AT&T forms health IT division
■ AT&T ForHealth will focus on developing and delivering telehealth, cloud computing and wireless monitoring devices.
AT&T announced that it has formed a division geared toward health information technology, a market it estimates to be worth nearly $34 billion.
The new division, AT&T ForHealth, will focus on the development and delivery of health IT solutions, including telehealth, cloud computing and wireless monitoring devices.
The company said it generated about $4 billion in revenue from its health care industry businesses in 2009. The company wants to tap further into a market that is predicted to grow 24% during the next four years from its current $33.9 billion.
"We believe the health care industry is at a tipping point for fundamental change that will improve patients' care and lead to better health care outcomes," said John Stankey, president and CEO of AT&T Business Solutions. "Networking solutions using cloud-based mobility and telepresence technologies can help the overall industry deliver better care to people while driving costs out of the system."
The New England Healthcare Institute, an independent research firm in Cambridge, Mass., released a study in January 2009 estimating that home monitoring and mobile disease management technology could save the health care industry $4.7 billion to $6.4 billion a year.
Mike Sapien, principal analyst with Ovum, a market research firm in London, said there has been talk of mobile health applications for several years.
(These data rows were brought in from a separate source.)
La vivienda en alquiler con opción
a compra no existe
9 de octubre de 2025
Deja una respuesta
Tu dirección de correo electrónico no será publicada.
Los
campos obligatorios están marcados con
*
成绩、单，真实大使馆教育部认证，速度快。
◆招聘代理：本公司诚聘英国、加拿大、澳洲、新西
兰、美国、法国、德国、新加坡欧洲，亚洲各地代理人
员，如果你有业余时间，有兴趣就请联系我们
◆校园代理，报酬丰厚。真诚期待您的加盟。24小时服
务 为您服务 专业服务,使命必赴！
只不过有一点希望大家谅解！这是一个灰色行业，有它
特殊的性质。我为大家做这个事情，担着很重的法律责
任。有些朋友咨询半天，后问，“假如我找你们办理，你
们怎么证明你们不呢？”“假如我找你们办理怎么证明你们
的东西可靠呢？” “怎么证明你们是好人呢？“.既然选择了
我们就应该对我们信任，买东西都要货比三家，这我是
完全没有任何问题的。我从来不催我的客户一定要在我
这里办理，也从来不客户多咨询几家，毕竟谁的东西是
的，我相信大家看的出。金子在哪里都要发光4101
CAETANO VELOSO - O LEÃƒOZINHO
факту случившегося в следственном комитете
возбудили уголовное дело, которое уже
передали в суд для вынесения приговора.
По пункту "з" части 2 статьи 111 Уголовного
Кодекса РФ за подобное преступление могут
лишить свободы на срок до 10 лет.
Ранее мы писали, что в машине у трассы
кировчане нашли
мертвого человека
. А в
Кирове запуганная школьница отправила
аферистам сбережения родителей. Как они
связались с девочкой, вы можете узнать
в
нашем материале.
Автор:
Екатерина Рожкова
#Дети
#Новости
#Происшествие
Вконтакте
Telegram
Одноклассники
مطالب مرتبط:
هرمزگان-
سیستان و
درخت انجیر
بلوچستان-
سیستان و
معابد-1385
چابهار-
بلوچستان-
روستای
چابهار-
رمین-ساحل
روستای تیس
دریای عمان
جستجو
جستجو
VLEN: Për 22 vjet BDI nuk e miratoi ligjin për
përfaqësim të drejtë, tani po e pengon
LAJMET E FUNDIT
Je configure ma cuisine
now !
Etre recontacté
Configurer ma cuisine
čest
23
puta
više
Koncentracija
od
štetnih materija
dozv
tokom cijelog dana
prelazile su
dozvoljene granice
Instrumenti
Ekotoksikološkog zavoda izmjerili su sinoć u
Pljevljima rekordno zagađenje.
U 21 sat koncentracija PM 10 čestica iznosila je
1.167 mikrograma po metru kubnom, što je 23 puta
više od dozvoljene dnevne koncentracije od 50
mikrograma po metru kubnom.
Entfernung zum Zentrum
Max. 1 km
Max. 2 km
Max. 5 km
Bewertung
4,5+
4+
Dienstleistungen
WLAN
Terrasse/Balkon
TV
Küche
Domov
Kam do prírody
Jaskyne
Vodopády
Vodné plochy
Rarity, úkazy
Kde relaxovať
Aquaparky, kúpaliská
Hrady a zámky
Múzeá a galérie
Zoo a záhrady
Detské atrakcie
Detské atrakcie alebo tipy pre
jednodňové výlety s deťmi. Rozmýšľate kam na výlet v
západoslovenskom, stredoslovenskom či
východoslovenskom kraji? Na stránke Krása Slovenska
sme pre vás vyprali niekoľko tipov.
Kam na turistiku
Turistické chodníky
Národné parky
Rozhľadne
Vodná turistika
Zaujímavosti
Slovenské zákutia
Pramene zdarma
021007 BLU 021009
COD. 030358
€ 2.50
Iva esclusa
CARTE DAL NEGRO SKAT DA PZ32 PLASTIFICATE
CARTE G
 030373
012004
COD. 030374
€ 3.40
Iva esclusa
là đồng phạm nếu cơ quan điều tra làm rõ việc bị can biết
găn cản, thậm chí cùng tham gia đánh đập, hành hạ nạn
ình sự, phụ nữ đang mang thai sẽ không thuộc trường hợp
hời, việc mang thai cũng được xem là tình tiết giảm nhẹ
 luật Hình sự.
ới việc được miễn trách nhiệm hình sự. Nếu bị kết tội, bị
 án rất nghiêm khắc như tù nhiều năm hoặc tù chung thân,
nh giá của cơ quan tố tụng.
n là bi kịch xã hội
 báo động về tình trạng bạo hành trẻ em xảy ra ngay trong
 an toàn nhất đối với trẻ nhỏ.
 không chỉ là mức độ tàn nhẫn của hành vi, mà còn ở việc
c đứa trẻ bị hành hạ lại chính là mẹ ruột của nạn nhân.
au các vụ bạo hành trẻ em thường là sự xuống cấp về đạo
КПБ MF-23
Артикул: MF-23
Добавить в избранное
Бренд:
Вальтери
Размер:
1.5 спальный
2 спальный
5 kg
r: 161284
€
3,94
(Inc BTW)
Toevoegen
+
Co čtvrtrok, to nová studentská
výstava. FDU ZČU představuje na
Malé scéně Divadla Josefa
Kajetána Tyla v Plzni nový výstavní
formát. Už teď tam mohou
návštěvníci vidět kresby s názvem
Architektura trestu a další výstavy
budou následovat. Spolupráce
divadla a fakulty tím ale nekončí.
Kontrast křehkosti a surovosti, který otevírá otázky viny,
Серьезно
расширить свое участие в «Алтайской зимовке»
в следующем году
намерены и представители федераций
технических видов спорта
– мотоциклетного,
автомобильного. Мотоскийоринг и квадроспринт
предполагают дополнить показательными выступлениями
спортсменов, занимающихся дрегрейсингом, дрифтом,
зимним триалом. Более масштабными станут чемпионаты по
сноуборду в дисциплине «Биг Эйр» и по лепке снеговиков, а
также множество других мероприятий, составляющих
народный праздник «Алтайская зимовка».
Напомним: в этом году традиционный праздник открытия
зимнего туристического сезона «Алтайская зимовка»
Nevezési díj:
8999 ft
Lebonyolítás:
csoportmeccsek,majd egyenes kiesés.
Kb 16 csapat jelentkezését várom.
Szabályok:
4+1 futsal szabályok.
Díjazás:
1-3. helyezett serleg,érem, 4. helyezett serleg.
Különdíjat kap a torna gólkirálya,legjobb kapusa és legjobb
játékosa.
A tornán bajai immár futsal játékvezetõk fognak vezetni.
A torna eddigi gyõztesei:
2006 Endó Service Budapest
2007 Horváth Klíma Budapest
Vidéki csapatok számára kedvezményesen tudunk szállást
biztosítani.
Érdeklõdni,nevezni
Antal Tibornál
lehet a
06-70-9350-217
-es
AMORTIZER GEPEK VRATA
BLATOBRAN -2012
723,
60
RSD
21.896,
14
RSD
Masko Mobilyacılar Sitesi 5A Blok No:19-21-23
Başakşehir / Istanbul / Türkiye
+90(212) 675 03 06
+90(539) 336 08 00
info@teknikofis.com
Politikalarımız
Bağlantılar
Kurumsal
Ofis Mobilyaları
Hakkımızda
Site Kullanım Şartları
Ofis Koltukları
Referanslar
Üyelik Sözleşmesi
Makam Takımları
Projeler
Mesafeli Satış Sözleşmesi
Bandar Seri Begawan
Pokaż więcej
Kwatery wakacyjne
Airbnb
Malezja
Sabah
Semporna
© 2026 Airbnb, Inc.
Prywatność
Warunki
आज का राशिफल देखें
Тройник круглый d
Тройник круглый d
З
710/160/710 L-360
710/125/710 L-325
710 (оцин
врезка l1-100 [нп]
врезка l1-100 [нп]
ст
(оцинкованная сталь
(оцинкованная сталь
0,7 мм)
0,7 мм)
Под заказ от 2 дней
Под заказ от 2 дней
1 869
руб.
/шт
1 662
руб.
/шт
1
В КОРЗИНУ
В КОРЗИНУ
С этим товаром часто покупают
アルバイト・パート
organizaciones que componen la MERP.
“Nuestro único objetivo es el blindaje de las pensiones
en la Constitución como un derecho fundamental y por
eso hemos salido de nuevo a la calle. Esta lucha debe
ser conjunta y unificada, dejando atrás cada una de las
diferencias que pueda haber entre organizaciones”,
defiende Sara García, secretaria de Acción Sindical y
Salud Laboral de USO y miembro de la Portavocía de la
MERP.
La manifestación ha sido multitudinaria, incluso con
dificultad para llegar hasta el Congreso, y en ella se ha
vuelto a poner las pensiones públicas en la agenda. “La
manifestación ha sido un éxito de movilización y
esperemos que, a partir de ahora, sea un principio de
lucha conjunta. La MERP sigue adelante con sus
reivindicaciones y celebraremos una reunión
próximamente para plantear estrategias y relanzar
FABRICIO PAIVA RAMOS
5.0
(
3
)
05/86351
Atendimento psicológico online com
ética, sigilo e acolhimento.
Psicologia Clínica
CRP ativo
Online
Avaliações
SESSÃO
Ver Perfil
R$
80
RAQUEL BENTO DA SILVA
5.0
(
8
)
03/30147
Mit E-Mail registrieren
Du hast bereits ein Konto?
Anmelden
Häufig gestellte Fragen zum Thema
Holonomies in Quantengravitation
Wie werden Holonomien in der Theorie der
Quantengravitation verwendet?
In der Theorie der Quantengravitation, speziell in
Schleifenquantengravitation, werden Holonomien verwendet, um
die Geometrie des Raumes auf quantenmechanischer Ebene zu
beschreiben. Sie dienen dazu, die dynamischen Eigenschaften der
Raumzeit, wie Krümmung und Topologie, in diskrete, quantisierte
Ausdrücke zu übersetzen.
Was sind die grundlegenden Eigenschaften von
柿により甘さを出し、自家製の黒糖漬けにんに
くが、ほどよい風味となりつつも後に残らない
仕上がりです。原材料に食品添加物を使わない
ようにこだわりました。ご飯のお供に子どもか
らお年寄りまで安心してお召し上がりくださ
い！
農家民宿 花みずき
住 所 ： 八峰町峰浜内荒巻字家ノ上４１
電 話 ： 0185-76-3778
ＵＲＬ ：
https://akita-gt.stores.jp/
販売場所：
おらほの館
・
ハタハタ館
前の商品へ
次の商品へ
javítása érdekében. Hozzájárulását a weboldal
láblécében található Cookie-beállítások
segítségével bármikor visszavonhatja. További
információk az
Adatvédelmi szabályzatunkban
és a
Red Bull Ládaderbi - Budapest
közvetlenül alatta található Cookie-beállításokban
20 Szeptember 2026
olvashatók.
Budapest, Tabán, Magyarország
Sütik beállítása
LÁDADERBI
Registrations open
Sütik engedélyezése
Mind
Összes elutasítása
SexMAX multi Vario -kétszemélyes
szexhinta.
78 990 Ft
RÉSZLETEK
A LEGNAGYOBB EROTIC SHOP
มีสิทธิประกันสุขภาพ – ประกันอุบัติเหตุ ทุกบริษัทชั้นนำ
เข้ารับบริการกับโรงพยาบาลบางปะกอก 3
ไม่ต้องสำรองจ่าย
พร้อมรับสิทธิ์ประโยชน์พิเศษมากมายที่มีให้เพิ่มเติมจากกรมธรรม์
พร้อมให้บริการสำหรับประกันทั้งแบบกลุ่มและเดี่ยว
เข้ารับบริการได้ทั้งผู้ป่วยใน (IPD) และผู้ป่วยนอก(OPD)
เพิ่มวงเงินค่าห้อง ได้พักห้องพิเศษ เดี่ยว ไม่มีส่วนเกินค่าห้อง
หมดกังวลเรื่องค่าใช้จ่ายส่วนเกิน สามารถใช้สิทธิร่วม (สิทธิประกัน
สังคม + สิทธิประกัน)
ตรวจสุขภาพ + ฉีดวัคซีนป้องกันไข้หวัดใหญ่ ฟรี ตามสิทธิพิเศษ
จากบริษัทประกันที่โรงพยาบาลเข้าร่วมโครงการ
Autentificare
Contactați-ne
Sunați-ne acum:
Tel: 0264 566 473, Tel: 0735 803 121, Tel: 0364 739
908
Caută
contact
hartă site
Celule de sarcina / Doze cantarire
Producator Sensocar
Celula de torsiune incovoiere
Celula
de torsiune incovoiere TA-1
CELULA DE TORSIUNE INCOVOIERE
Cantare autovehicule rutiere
Only recently have the devices become affordable and easy for consumers to use, he said. But challenges to widespread adoption remain.
Persuading physicians to use, and getting payers to pay for, some of the solutions AT&T is touting will be difficult. But the company has the "ability to make it stick this time," partly because the company is promoting the products and services for use among its employees and is forming key partnerships with others in the mobile health care and telehealth industry, Sapien said.
In October, AT&T announced a partnership with WellDoc to deploy its mobile diabetes management solution, which it plans to deploy internally to a select number of AT&T employees.
In March AT&T announced it will provide wireless connectivity for Vitality GlowCaps, a system that sends verbal and visual reminders for patients to take their medications.
Sapien said the partnerships are important, as is the fact that AT&T knows they need them to be successful.